Dazed by the growing number of options and confused by high-pressure sales pitches, some community bankers are turning to technology consultants.
"Hiring a consultant provides the necessary hand-holding, or courage, needed to make tough technology choices," said Keith Chambers, chief financial officer at Austin Bancorp Inc. of Jacksonville, Tex.
Consultants typically will first assess what a bank can accomplish with the software and hardware it already owns.
"We had invested a ton of money in technology, but we weren't utilizing it," said Robert W. Daigle, president and chief executive officer of Camden (Maine) National Bank, part of a two-bank holding company with $650 million of assets.
Camden National hired ViTEX Inc. of Mooresville, N.C., last summer to develop a three-year technology plan and get the bank's computers ready for 2000. Total tab: $75,000-far less than the cost of hiring a technology staff.
"What we got was a technology plan that's a working document-no fluff," Mr. Daigle said.
Camden National has overhauled its loan processing system, making it faster and more accurate; has introduced cash management services for commercial customers; and has begun on-line banking for retail customers.

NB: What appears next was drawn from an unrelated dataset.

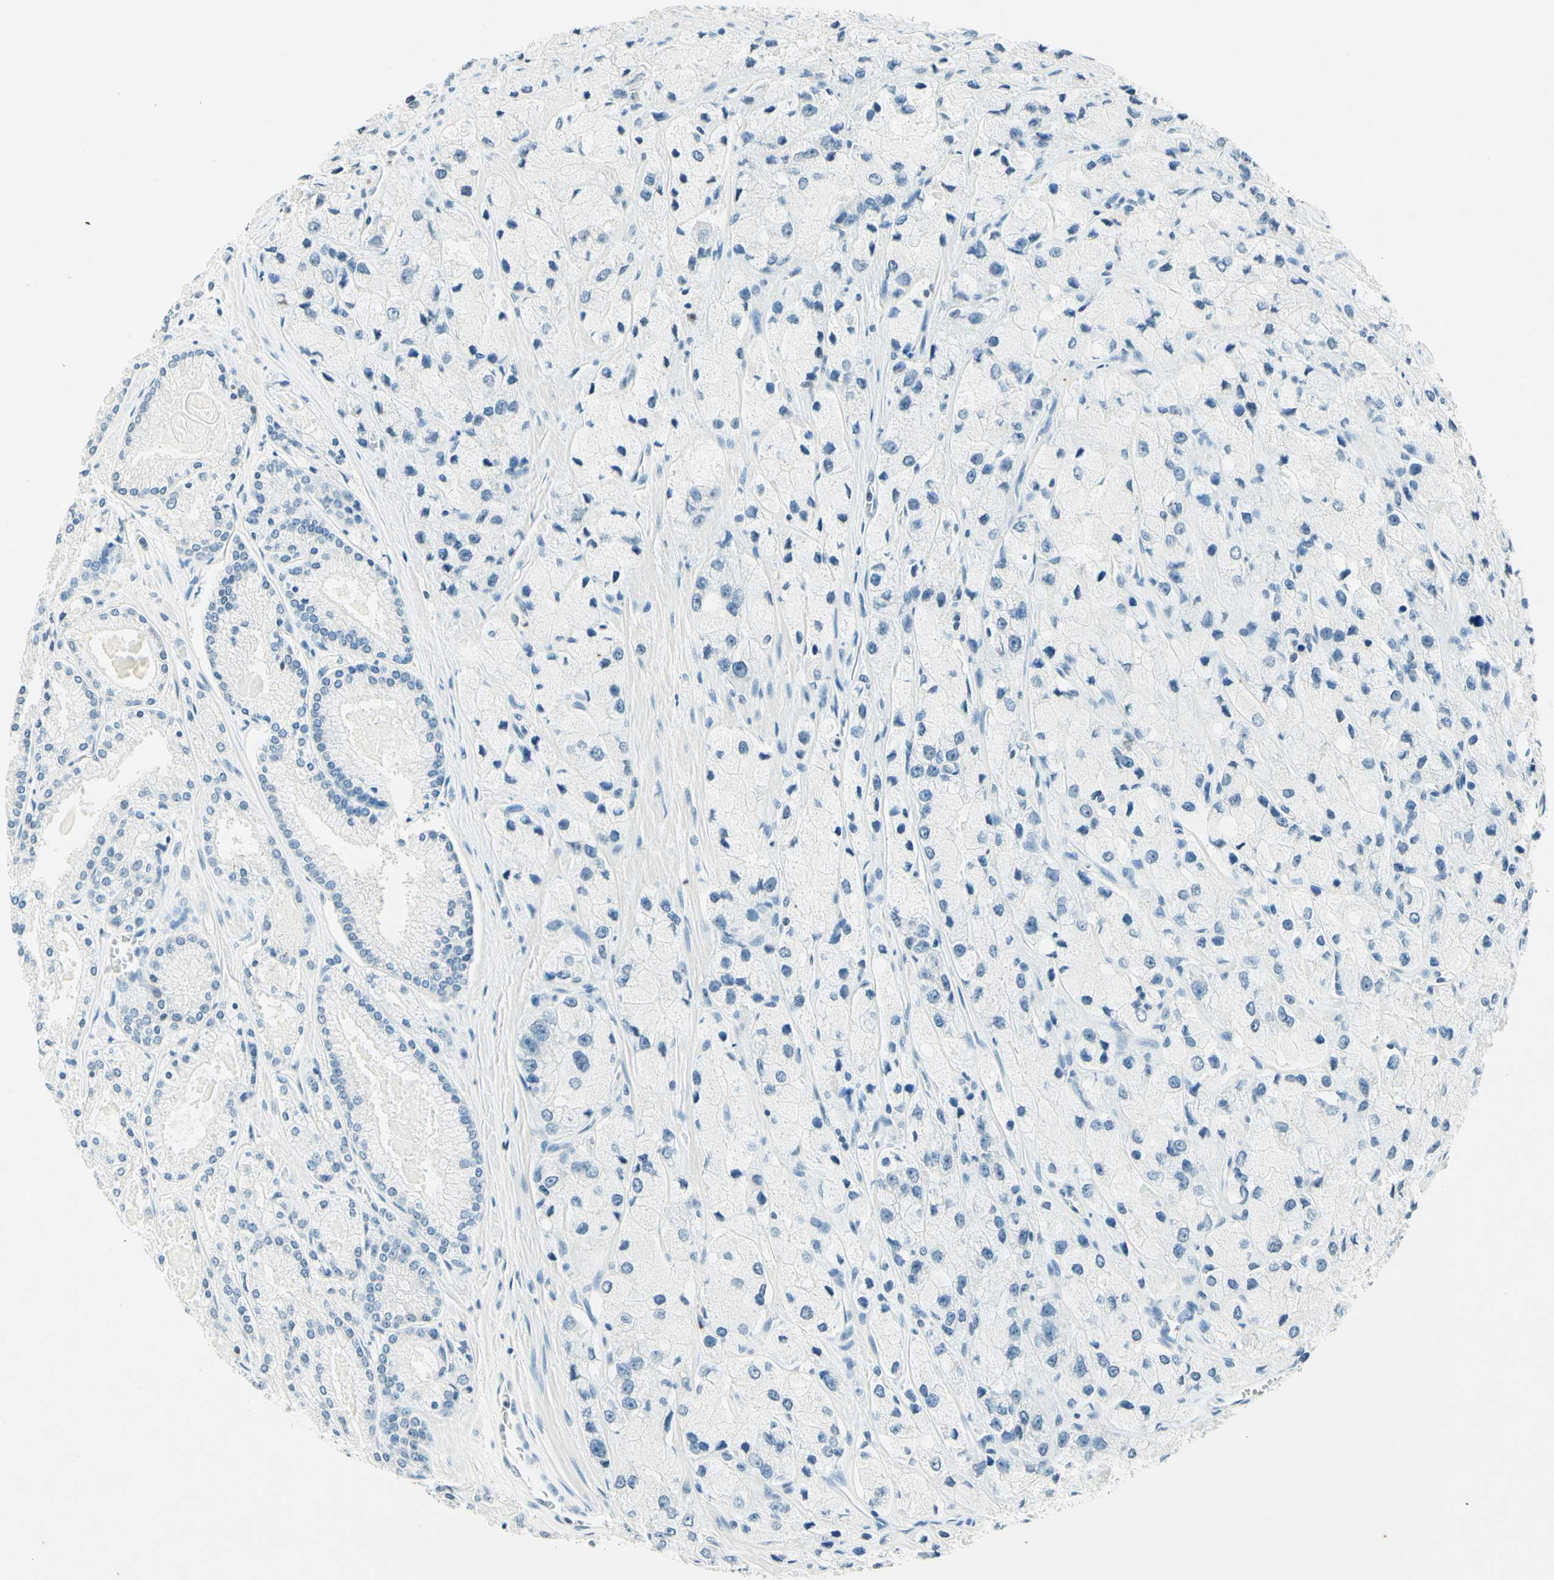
{"staining": {"intensity": "negative", "quantity": "none", "location": "none"}, "tissue": "prostate cancer", "cell_type": "Tumor cells", "image_type": "cancer", "snomed": [{"axis": "morphology", "description": "Adenocarcinoma, High grade"}, {"axis": "topography", "description": "Prostate"}], "caption": "Image shows no significant protein positivity in tumor cells of prostate cancer. Nuclei are stained in blue.", "gene": "MSH2", "patient": {"sex": "male", "age": 58}}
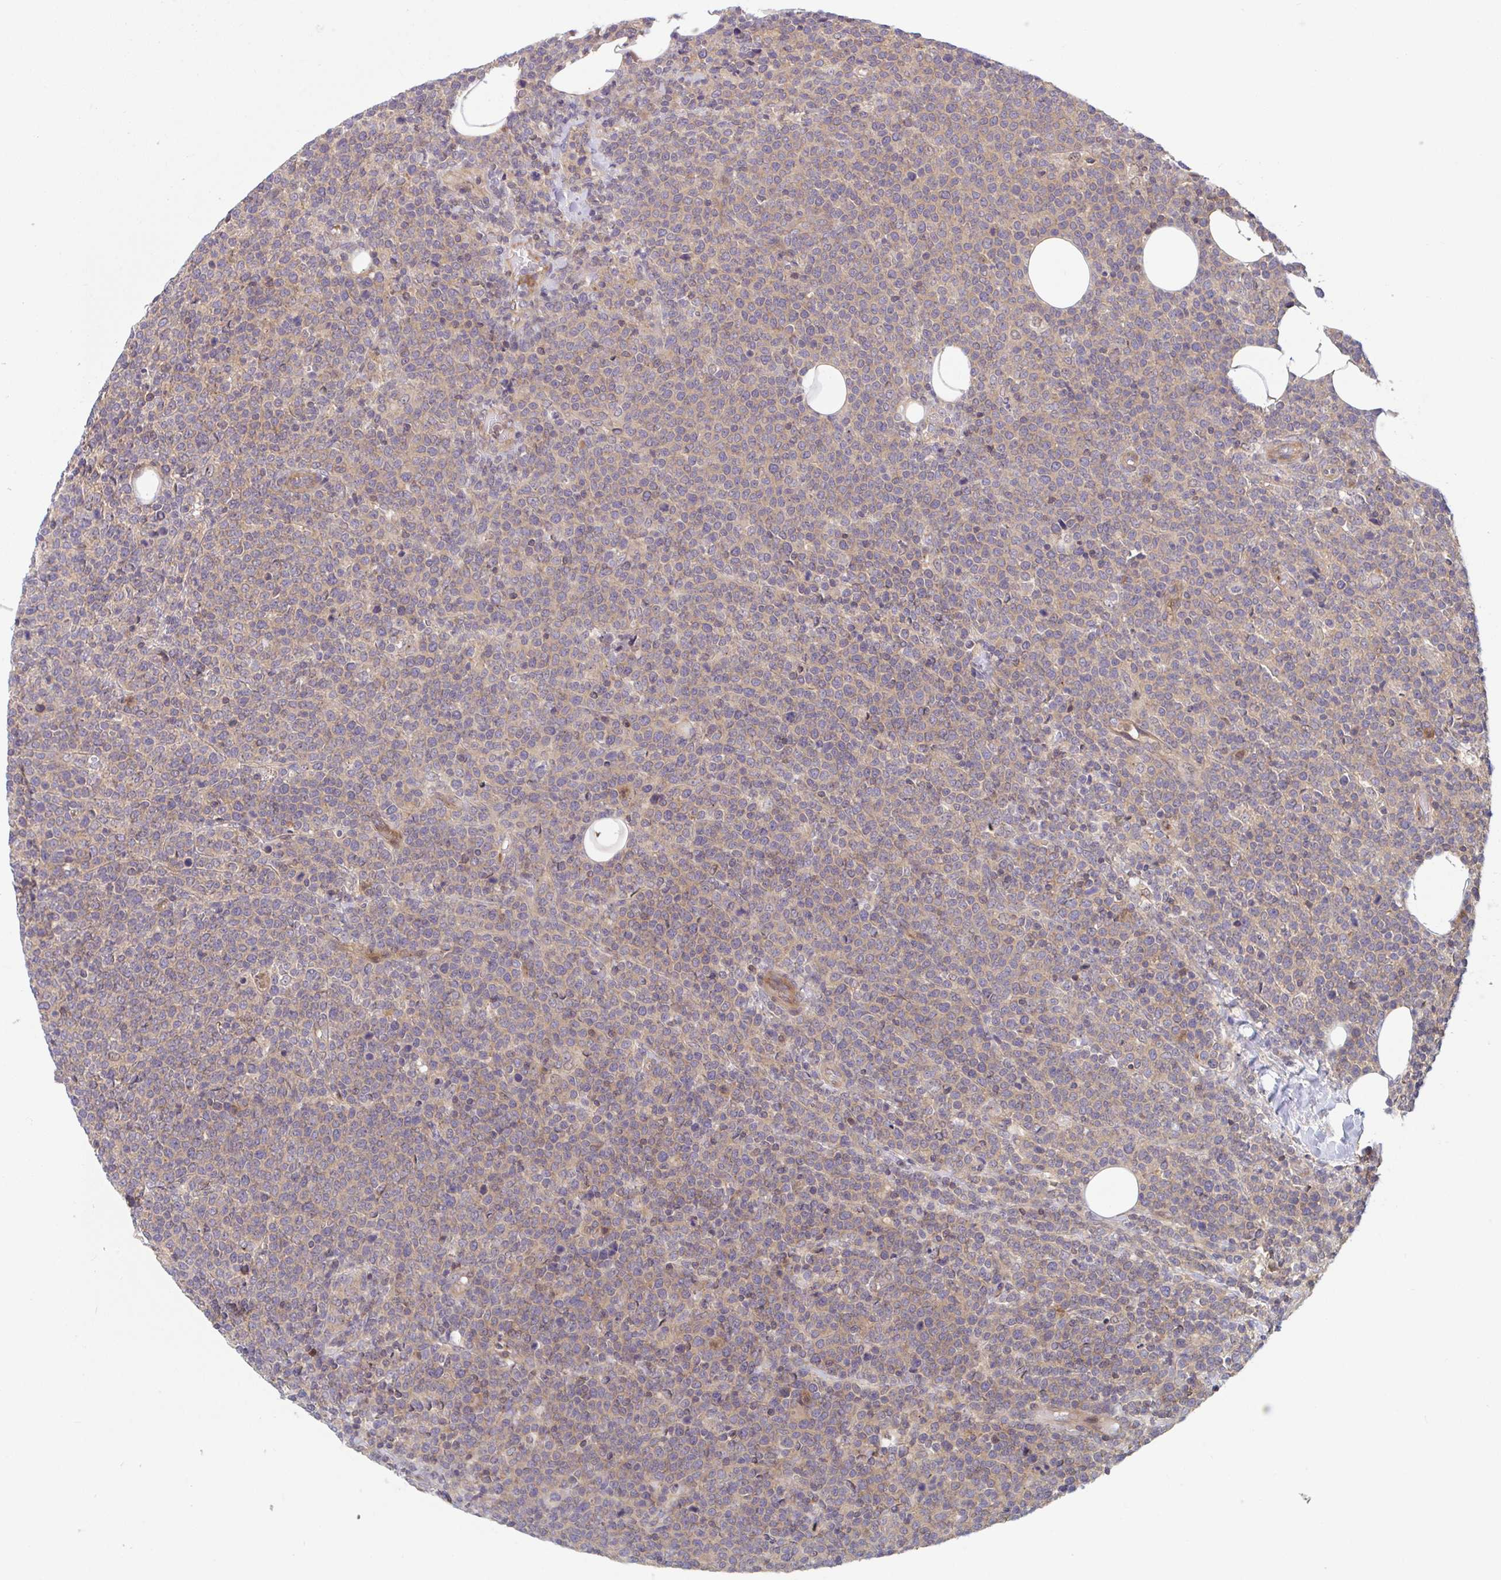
{"staining": {"intensity": "weak", "quantity": "25%-75%", "location": "cytoplasmic/membranous"}, "tissue": "lymphoma", "cell_type": "Tumor cells", "image_type": "cancer", "snomed": [{"axis": "morphology", "description": "Malignant lymphoma, non-Hodgkin's type, High grade"}, {"axis": "topography", "description": "Lymph node"}], "caption": "A low amount of weak cytoplasmic/membranous positivity is appreciated in approximately 25%-75% of tumor cells in lymphoma tissue.", "gene": "LMNTD2", "patient": {"sex": "male", "age": 61}}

At $480 million-asset Austin Bancorp, Mr. Chambers said consultants helped design a debit card program and hire a vendor, replace the bank's internal phone system, and research other ideas.
Firms like ViTEX and its major competitor in the Southeast, Brintech Inc., do not sell software or hardware and do not get fees from vendors for pushing their products. "They've got no bias," Mr. Daigle said. "They're truly an independent resource."
Because they have experience negotiating contracts with vendors, consultants can help banks get a better deal. One banker attending the National Conference for Community Bankers here this week said consultants helped his bank save 30% on the purchase of some customer relationship management software.
"They paid for themselves," the unidentified banker said during a session at the American Bankers Association's conference.
Some community banks hire consultants because it is hard to find and retain employees with the necessary skills, said Harold Brewer, CEO of Brintech in New Smyrna Beach, Fla.
"They look to us to improve their return on technology investments," he said. "They also get a cohesive long-term strategy for buying and implementing technology."
Mr. Brewer, a former community banker in Georgia, founded Brintech in 1993 with Randall A. Roth, an 18-year veteran of IBM. After two years, the men split and Mr. Roth founded ViTEX. Both firms have about 25 employees and more than 100 community bank clients. The cost of a technology assessment and three-year plan runs about $35,000, according to both firms. Most clients opt to keep the consultants on retainer, paying roughly $1,000 a month for ongoing advice.
Beyond integrating existing networks, community bankers are most interested in check imaging and home banking, the consultants said. Both advised against buying a check imaging system unless a bank's existing equipment is failing. They were more excited about the potential of Internet banking.
A bank's Web site can be the community's door to the rest of the Internet, Mr. Brewer said. Brintech helped United Bank Corp. in Barnesville, Ga., set up a Web site that links customers to everything from local media outlets to weather reports to stock quotes. "We've never had anything that sets us apart like this service," said United president J. Joseph Edwards.
The $415 million-asset bank hired Brintech in 1996 to help it chart the future. "It's a changing river we're fishing in," Mr. Edwards said. "The problem is not finding technology products; the problem is finding the right ones."